WORK REQUEST |
Do any lines in the data below contain "Regulamin"? If so, copy every one of them.

EXERCISE MATERIAL |
#####
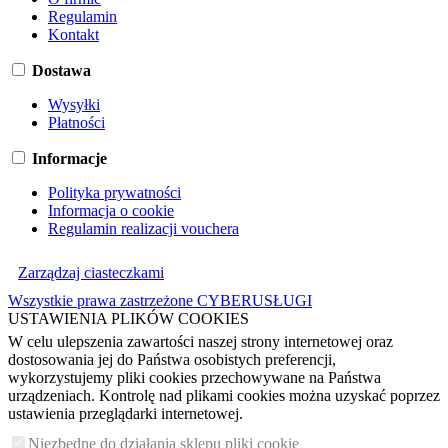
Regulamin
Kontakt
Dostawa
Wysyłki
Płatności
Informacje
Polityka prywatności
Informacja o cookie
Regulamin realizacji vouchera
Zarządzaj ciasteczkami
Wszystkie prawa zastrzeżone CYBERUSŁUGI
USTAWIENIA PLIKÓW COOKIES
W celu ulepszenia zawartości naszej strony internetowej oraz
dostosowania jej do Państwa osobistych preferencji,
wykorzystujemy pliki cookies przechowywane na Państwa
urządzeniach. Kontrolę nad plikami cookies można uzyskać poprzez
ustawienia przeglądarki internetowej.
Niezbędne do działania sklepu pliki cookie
#####
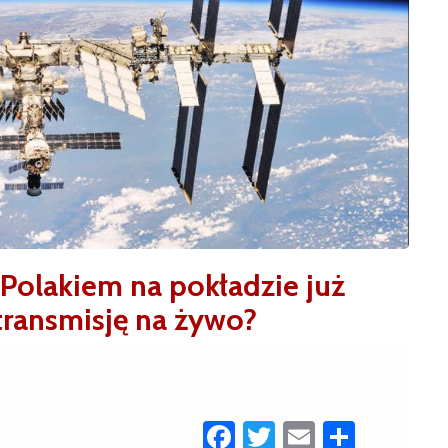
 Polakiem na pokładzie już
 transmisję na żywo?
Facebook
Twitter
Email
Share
#####
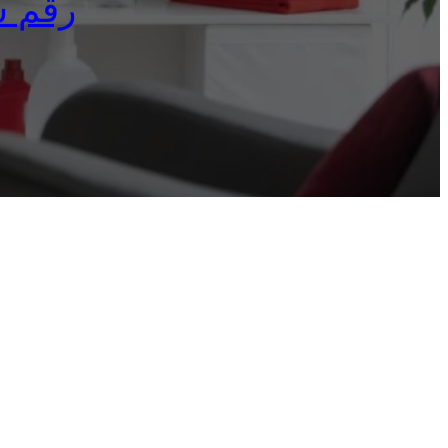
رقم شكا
#####
SOLVED EXERCISE |
Regulamin
Regulamin realizacji vouchera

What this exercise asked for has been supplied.